Proprio per questo il gruppo “economia e decrescita” di MDF ha elaborato un documento dal titolo “Quanta decrescita?”, che si pone il tema di “quanta decrescita” sia necessaria per riportare economie e società umane in equilibrio col nostro pianeta. Il documento è all’attenzione della cattedra UNESCO dell’università di Torino per farlo evolvere in un vero e proprio report ufficiale “accademicamente validato”, ma intanto vogliamo riassumerne e condiverne i principali risultati a cui siamo giunti.

Come premessa, possiamo dire che, secondo noi, l’obiettivo dell’Unione Europea di azzerare le emissioni nette di gas a effetto serra entro il 2050, è per noi un obiettivo importante ma irraggiungibile (insieme alla crescita economica) e, soprattutto, insufficiente a risolvere la grave crisi ecologica che stiamo vivendo.
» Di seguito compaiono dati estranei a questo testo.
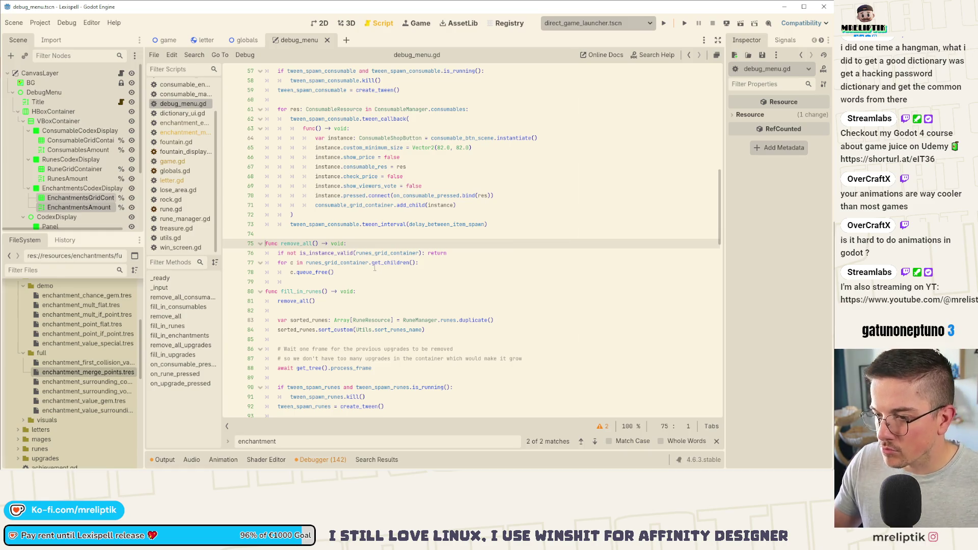
pyautogui.scroll(8, 361, 266)
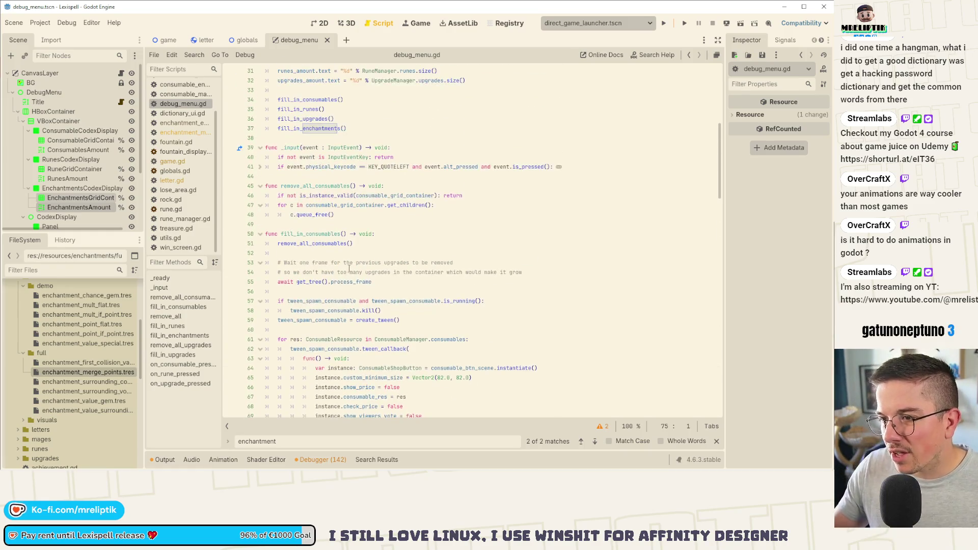
# Step: Delete remove_all_consumables and move the remove_all function above fill_in_consumables
pyautogui.doubleClick(319, 186)
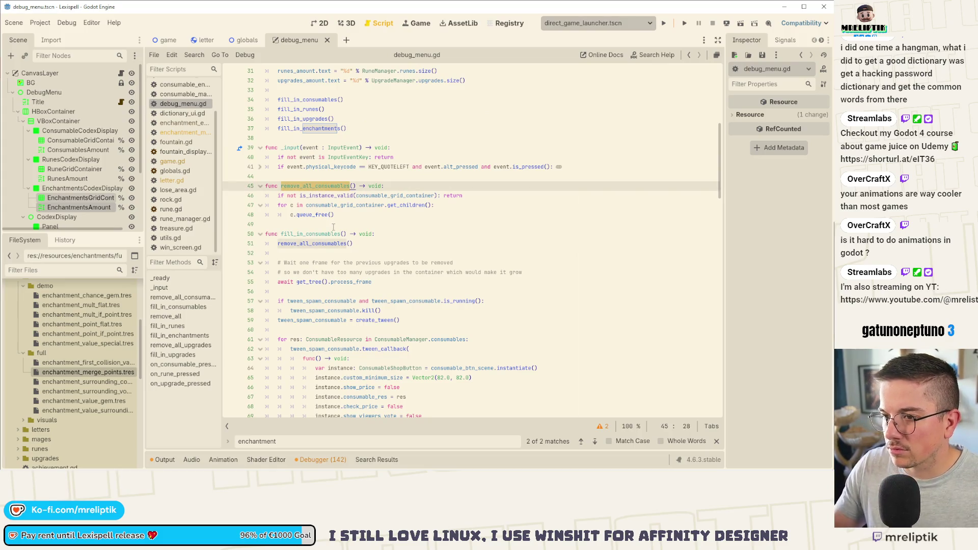
pyautogui.click(399, 184)
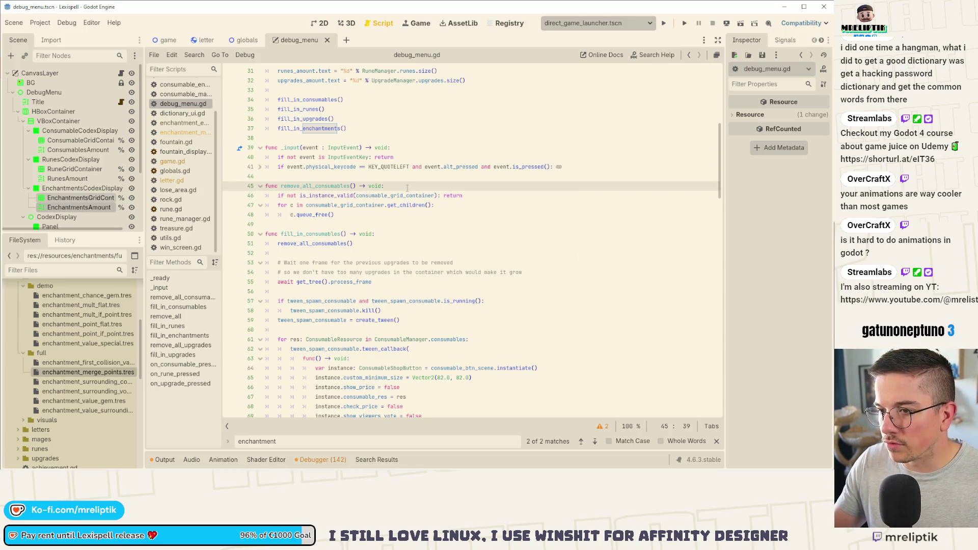
pyautogui.press('ctrl+shift+k')
pyautogui.press('ctrl+shift+k')
pyautogui.press('ctrl+shift+k')
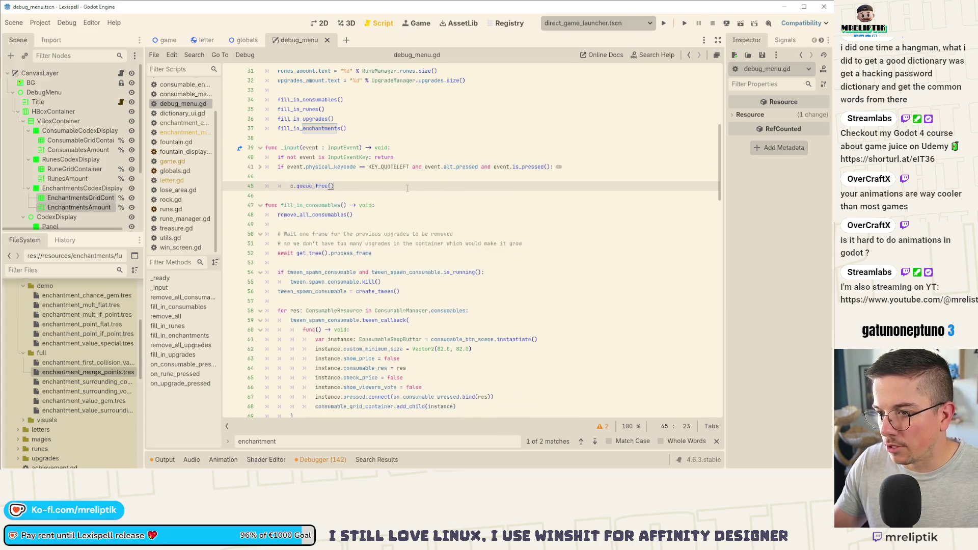
pyautogui.scroll(-5, 356, 255)
pyautogui.moveTo(336, 312); pyautogui.dragTo(278, 272)
pyautogui.press('BackSpace')
pyautogui.scroll(10, 288, 290)
pyautogui.click(288, 291)
pyautogui.press('ctrl+v')
pyautogui.click(284, 295)
pyautogui.press('Delete')
pyautogui.press('ctrl+s')
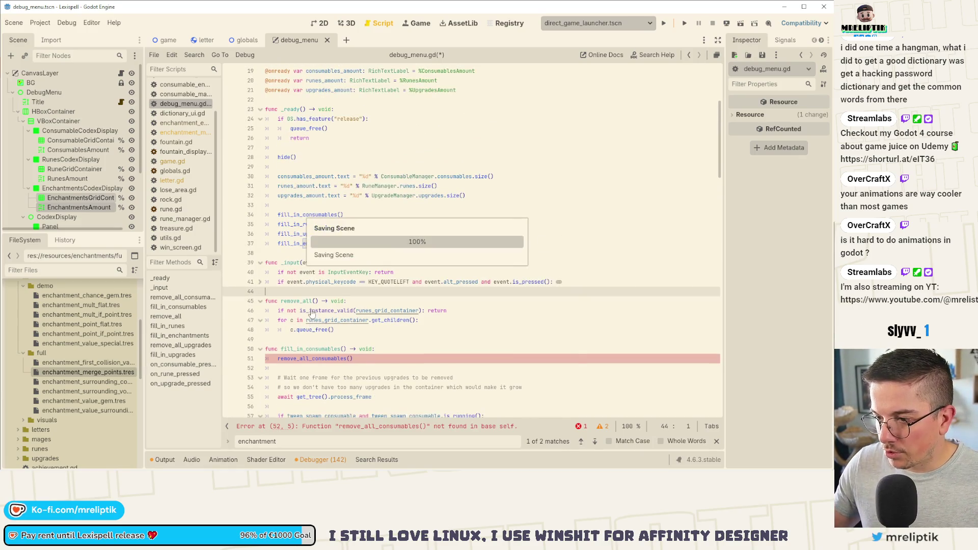
# Step: Give remove_all a container: Container parameter and use container in its loop
pyautogui.click(314, 301)
pyautogui.press('Delete')
pyautogui.write('(')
Infatti, l’aumento della temperatura e le emissioni di CO2 sono solo una parte del problema in cui ci troviamo, perché in questi decenni, in tutti i Paesi del Nord Globale, abbiamo abbondantemente superato molti dei limiti legati ai principali indicatori biofisici del pianeta. Inoltre, se l’andamento del PIL può essere (in una certa misura) disaccoppiato dalle emissioni di carbonio, esso non può essere disaccoppiato dall’uso di energia e materia. Per questo motivo, a preoccuparci non deve essere solo il cambiamento climatico ma anche, e forse soprattutto, lo sforamento di tutti gli altri limiti planetari (come si vede nelle figure 1 e 2).

               

Figure 1 e 2: rappresentazione grafica e tabella descrittiva dei “Limiti planetari” (Rockström et al., 2009). Cliccare sull’immagine per ingrandirla

Quindi, per assicurare a tutti gli esseri (umani e non, presenti e futuri) “una vita giusta nei limiti biofisici del pianeta”, occorre non solo eliminare le emissioni di CO2 e di tutti i gas a effetto serra (GAS), ma ridurre “il peso” complessivo delle nostre economie per “rientrare” nei limiti biofisici del pianeta che abbiamo superato. Capire di quanto dobbiamo ridurre questo  “peso” è una questione molto complessa e non possiamo addentrarci in tutti i dettagli scientifici, ma possiamo fare riferimento ad alcuni importanti studi.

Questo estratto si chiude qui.